→ **WORK ITEM**
Below are several entries. Transcribe exactly those lines that fall from the one with "10: (537, 340, 0.30)" through the one with "50: (380, 330, 0.43)", end lines included.

→ **SUPPLIED MATERIAL**
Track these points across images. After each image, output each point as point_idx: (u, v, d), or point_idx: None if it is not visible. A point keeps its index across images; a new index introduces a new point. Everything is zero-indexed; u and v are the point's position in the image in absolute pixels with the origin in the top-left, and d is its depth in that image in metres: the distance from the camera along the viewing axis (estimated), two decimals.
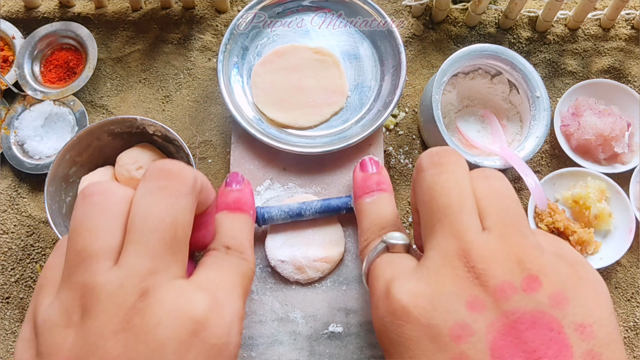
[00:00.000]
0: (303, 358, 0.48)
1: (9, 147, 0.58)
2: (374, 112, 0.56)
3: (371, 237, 0.42)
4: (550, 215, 0.57)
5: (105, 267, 0.28)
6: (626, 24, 0.67)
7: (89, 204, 0.30)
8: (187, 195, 0.31)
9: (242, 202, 0.43)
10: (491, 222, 0.32)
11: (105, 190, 0.30)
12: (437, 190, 0.34)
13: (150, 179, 0.31)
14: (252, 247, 0.41)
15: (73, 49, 0.62)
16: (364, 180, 0.47)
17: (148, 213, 0.29)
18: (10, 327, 0.55)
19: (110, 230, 0.29)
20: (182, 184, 0.31)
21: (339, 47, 0.58)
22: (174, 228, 0.30)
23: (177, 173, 0.31)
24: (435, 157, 0.35)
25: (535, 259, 0.30)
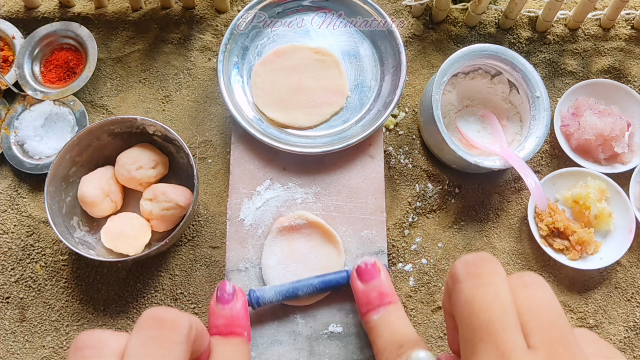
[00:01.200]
0: (303, 358, 0.48)
1: (9, 147, 0.58)
2: (374, 112, 0.56)
3: (390, 358, 0.40)
4: (550, 215, 0.57)
5: None
6: (626, 24, 0.67)
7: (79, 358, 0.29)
8: (180, 344, 0.30)
9: (235, 324, 0.41)
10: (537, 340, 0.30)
11: (98, 343, 0.29)
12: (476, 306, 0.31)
13: (142, 328, 0.30)
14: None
15: (73, 49, 0.62)
16: (365, 294, 0.45)
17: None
18: (10, 327, 0.55)
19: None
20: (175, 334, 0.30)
21: (339, 47, 0.58)
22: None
23: (170, 322, 0.30)
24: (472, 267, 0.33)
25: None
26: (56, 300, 0.55)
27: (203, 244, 0.57)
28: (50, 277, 0.56)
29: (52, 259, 0.56)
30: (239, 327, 0.41)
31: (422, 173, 0.60)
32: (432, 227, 0.58)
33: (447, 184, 0.59)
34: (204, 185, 0.59)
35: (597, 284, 0.58)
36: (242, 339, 0.41)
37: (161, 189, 0.53)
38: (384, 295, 0.45)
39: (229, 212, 0.53)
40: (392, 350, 0.40)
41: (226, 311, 0.42)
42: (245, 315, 0.43)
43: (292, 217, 0.52)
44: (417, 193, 0.59)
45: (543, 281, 0.33)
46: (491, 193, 0.60)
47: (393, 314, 0.44)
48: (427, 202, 0.59)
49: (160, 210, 0.53)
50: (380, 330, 0.43)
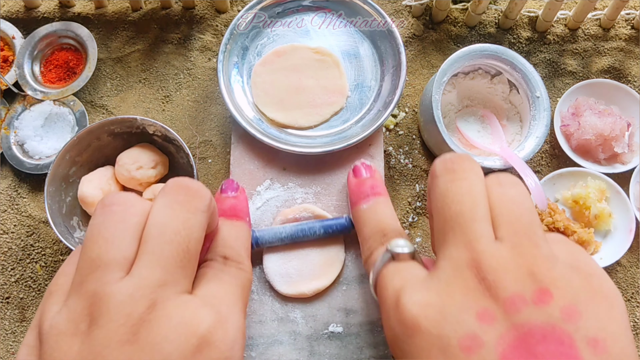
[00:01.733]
0: (303, 358, 0.48)
1: (9, 147, 0.58)
2: (374, 112, 0.56)
3: (374, 245, 0.42)
4: (550, 215, 0.57)
5: (117, 277, 0.29)
6: (626, 24, 0.67)
7: (108, 213, 0.30)
8: (202, 212, 0.32)
9: (239, 209, 0.43)
10: (504, 232, 0.32)
11: (125, 201, 0.31)
12: (449, 197, 0.33)
13: (169, 193, 0.32)
14: (249, 255, 0.41)
15: (73, 49, 0.62)
16: (357, 186, 0.47)
17: (165, 224, 0.30)
18: (10, 327, 0.55)
19: (126, 240, 0.29)
20: (199, 201, 0.32)
21: (339, 47, 0.58)
22: (187, 242, 0.30)
23: (195, 190, 0.32)
24: (449, 163, 0.35)
25: (547, 271, 0.30)
26: None
27: None
28: (50, 277, 0.56)
29: (52, 259, 0.56)
30: (242, 212, 0.43)
31: (422, 173, 0.60)
32: None
33: None
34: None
35: None
36: (244, 222, 0.43)
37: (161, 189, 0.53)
38: (375, 186, 0.47)
39: None
40: (376, 238, 0.42)
41: (230, 199, 0.44)
42: (247, 206, 0.45)
43: (297, 209, 0.52)
44: (417, 193, 0.59)
45: (518, 182, 0.34)
46: None
47: (381, 205, 0.45)
48: None
49: None
50: (368, 219, 0.44)
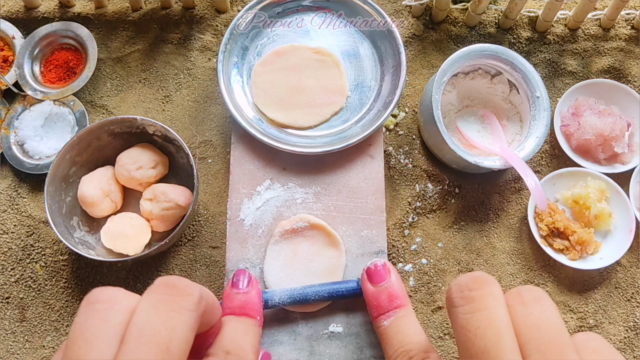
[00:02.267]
0: (303, 358, 0.48)
1: (9, 147, 0.58)
2: (374, 112, 0.56)
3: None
4: (550, 215, 0.57)
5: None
6: (626, 24, 0.67)
7: (91, 311, 0.29)
8: (189, 312, 0.30)
9: (249, 307, 0.41)
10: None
11: (110, 299, 0.29)
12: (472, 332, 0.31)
13: (154, 292, 0.30)
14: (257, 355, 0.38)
15: (73, 49, 0.62)
16: (375, 297, 0.45)
17: (144, 324, 0.28)
18: (10, 327, 0.55)
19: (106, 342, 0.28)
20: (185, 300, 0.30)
21: (339, 47, 0.58)
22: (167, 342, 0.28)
23: (182, 289, 0.30)
24: (466, 290, 0.32)
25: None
26: (56, 300, 0.55)
27: (203, 244, 0.57)
28: (50, 277, 0.56)
29: (52, 259, 0.56)
30: (252, 310, 0.41)
31: (422, 173, 0.60)
32: (432, 227, 0.58)
33: (447, 184, 0.59)
34: (204, 185, 0.59)
35: (597, 284, 0.58)
36: (255, 321, 0.41)
37: (161, 189, 0.53)
38: (393, 297, 0.44)
39: (229, 212, 0.53)
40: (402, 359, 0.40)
41: (241, 296, 0.42)
42: (259, 302, 0.43)
43: (294, 220, 0.51)
44: (417, 193, 0.59)
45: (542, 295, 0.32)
46: (491, 193, 0.60)
47: (403, 319, 0.43)
48: (427, 202, 0.59)
49: (160, 210, 0.53)
50: (390, 337, 0.42)
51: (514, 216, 0.59)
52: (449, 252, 0.58)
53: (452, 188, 0.59)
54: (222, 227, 0.57)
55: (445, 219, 0.59)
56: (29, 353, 0.54)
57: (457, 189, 0.59)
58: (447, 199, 0.59)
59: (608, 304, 0.57)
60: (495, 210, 0.59)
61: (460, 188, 0.60)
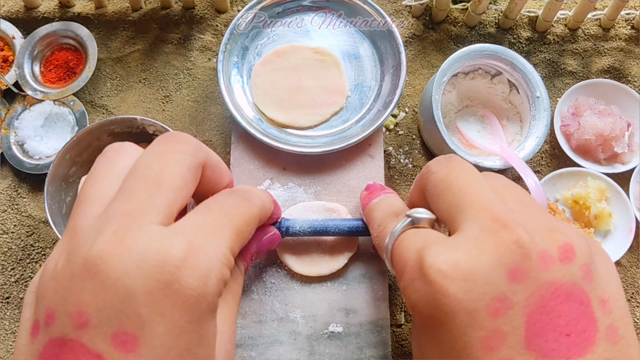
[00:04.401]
0: (303, 358, 0.48)
1: (9, 147, 0.58)
2: (374, 112, 0.56)
3: (385, 222, 0.40)
4: None
5: (92, 211, 0.30)
6: (626, 24, 0.67)
7: (101, 157, 0.33)
8: (183, 154, 0.32)
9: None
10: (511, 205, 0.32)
11: (119, 148, 0.33)
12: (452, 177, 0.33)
13: (155, 141, 0.33)
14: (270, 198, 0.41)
15: (73, 49, 0.62)
16: (367, 191, 0.47)
17: (141, 162, 0.31)
18: (10, 327, 0.55)
19: (109, 180, 0.31)
20: (181, 144, 0.32)
21: (339, 47, 0.58)
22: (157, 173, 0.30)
23: (180, 137, 0.33)
24: (443, 159, 0.36)
25: (564, 229, 0.30)
26: None
27: None
28: None
29: None
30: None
31: None
32: None
33: None
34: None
35: None
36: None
37: None
38: (384, 188, 0.46)
39: None
40: (388, 219, 0.40)
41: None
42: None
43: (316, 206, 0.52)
44: None
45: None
46: None
47: (392, 198, 0.44)
48: None
49: None
50: (379, 207, 0.43)
51: None
52: None
53: None
54: None
55: None
56: None
57: None
58: None
59: None
60: None
61: None
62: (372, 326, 0.49)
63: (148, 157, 0.31)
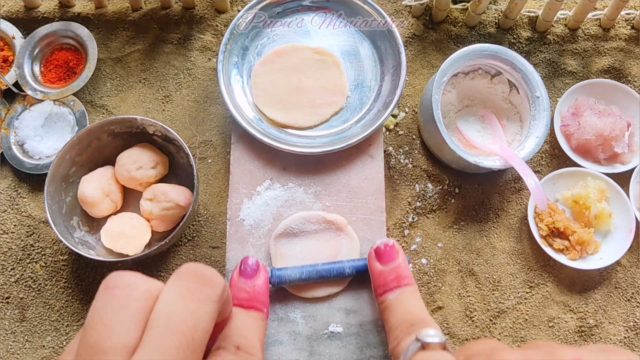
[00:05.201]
0: (303, 358, 0.48)
1: (9, 147, 0.58)
2: (374, 112, 0.56)
3: (401, 335, 0.41)
4: (550, 215, 0.57)
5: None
6: (626, 24, 0.67)
7: (109, 296, 0.29)
8: (213, 303, 0.31)
9: (256, 299, 0.42)
10: None
11: (129, 285, 0.29)
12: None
13: (181, 280, 0.31)
14: (263, 348, 0.40)
15: (73, 49, 0.62)
16: (382, 275, 0.45)
17: (172, 313, 0.29)
18: (10, 327, 0.55)
19: (127, 328, 0.28)
20: (212, 290, 0.31)
21: (339, 47, 0.58)
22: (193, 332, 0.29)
23: (209, 278, 0.31)
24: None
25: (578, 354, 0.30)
26: (56, 300, 0.55)
27: (203, 244, 0.57)
28: (50, 277, 0.56)
29: (52, 259, 0.56)
30: (259, 302, 0.42)
31: (422, 173, 0.60)
32: (432, 227, 0.58)
33: (447, 184, 0.59)
34: (204, 185, 0.59)
35: (597, 284, 0.58)
36: (262, 315, 0.41)
37: (161, 189, 0.53)
38: (401, 277, 0.45)
39: (229, 212, 0.53)
40: (403, 328, 0.41)
41: (248, 285, 0.42)
42: (266, 292, 0.43)
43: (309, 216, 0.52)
44: (417, 193, 0.59)
45: None
46: (491, 193, 0.60)
47: (408, 295, 0.44)
48: (427, 202, 0.59)
49: (160, 210, 0.53)
50: (394, 309, 0.43)
51: (514, 216, 0.59)
52: (449, 252, 0.58)
53: (452, 188, 0.59)
54: (222, 227, 0.57)
55: (445, 219, 0.59)
56: (29, 353, 0.54)
57: (457, 189, 0.59)
58: (447, 199, 0.59)
59: (608, 304, 0.57)
60: (495, 210, 0.59)
61: (460, 188, 0.60)
62: (372, 326, 0.49)
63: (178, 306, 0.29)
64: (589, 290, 0.58)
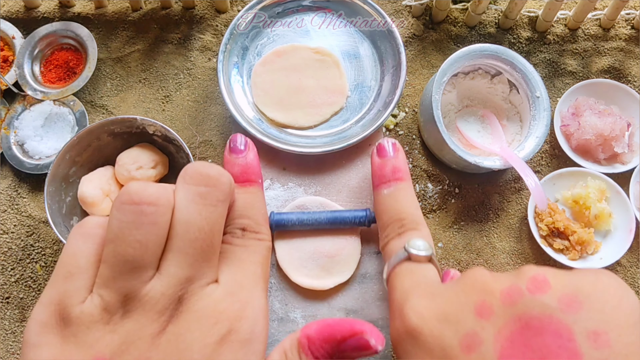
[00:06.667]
0: None
1: (9, 147, 0.58)
2: (374, 112, 0.56)
3: (391, 234, 0.42)
4: (550, 215, 0.57)
5: (149, 275, 0.30)
6: (626, 24, 0.67)
7: (139, 213, 0.30)
8: (223, 202, 0.32)
9: (250, 171, 0.42)
10: None
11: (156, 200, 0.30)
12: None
13: (190, 183, 0.32)
14: (267, 220, 0.41)
15: (73, 49, 0.62)
16: (380, 167, 0.46)
17: (189, 222, 0.31)
18: (10, 327, 0.55)
19: (159, 242, 0.30)
20: (220, 191, 0.32)
21: (339, 47, 0.58)
22: (211, 237, 0.31)
23: (216, 179, 0.32)
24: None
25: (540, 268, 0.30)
26: None
27: None
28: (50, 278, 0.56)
29: (52, 259, 0.56)
30: (253, 174, 0.42)
31: (422, 173, 0.60)
32: (432, 227, 0.58)
33: (447, 184, 0.59)
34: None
35: None
36: (258, 186, 0.42)
37: None
38: (397, 170, 0.46)
39: None
40: (394, 227, 0.42)
41: (240, 160, 0.43)
42: (258, 164, 0.44)
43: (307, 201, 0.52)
44: (417, 193, 0.59)
45: None
46: (491, 193, 0.60)
47: (402, 191, 0.45)
48: (427, 202, 0.59)
49: None
50: (388, 205, 0.44)
51: (514, 216, 0.59)
52: (449, 252, 0.58)
53: (452, 188, 0.59)
54: None
55: (445, 219, 0.59)
56: None
57: (457, 189, 0.59)
58: (447, 199, 0.59)
59: None
60: (495, 210, 0.59)
61: (460, 188, 0.60)
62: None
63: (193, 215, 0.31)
64: None
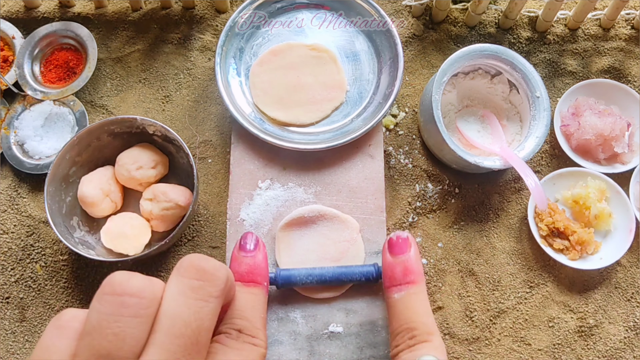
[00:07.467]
0: (303, 358, 0.48)
1: (9, 147, 0.58)
2: (374, 105, 0.56)
3: (402, 344, 0.41)
4: (550, 215, 0.57)
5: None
6: (626, 24, 0.67)
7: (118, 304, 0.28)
8: (216, 298, 0.31)
9: (257, 272, 0.42)
10: None
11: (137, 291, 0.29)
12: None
13: (183, 276, 0.30)
14: (265, 325, 0.39)
15: (73, 49, 0.62)
16: (390, 268, 0.45)
17: (176, 315, 0.29)
18: (10, 327, 0.55)
19: (138, 336, 0.28)
20: (214, 286, 0.31)
21: (335, 43, 0.58)
22: (197, 334, 0.29)
23: (210, 274, 0.31)
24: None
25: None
26: (56, 300, 0.55)
27: (203, 244, 0.57)
28: (50, 277, 0.56)
29: (52, 259, 0.56)
30: (259, 276, 0.42)
31: (422, 173, 0.60)
32: (432, 227, 0.58)
33: (447, 184, 0.59)
34: (204, 185, 0.59)
35: (597, 284, 0.58)
36: (262, 288, 0.42)
37: (161, 189, 0.53)
38: (408, 272, 0.44)
39: (229, 212, 0.53)
40: (404, 336, 0.41)
41: (248, 260, 0.43)
42: (266, 266, 0.43)
43: (306, 210, 0.52)
44: (417, 193, 0.59)
45: None
46: (491, 193, 0.60)
47: (413, 296, 0.43)
48: (427, 202, 0.59)
49: (160, 210, 0.53)
50: (398, 312, 0.43)
51: (514, 216, 0.59)
52: (449, 252, 0.58)
53: (452, 188, 0.59)
54: (222, 227, 0.57)
55: (445, 219, 0.59)
56: (29, 353, 0.54)
57: (457, 189, 0.59)
58: (447, 199, 0.59)
59: (608, 304, 0.57)
60: (495, 210, 0.59)
61: (460, 188, 0.60)
62: (372, 326, 0.49)
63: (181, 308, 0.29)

→ **REPLY TO THE EXERCISE**
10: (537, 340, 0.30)
11: (98, 343, 0.29)
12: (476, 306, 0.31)
13: (142, 328, 0.30)
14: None
15: (73, 49, 0.62)
16: (365, 294, 0.45)
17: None
18: (10, 327, 0.55)
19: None
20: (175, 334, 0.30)
21: (339, 47, 0.58)
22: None
23: (170, 322, 0.30)
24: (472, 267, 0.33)
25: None
26: (56, 300, 0.55)
27: (203, 244, 0.57)
28: (50, 277, 0.56)
29: (52, 259, 0.56)
30: (239, 327, 0.41)
31: (422, 173, 0.60)
32: (432, 227, 0.58)
33: (447, 184, 0.59)
34: (204, 185, 0.59)
35: (597, 284, 0.58)
36: (242, 339, 0.41)
37: (161, 189, 0.53)
38: (384, 295, 0.45)
39: (229, 212, 0.53)
40: (392, 350, 0.40)
41: (226, 311, 0.42)
42: (245, 315, 0.43)
43: (292, 217, 0.52)
44: (417, 193, 0.59)
45: (543, 281, 0.33)
46: (491, 193, 0.60)
47: (393, 314, 0.44)
48: (427, 202, 0.59)
49: (160, 210, 0.53)
50: (380, 330, 0.43)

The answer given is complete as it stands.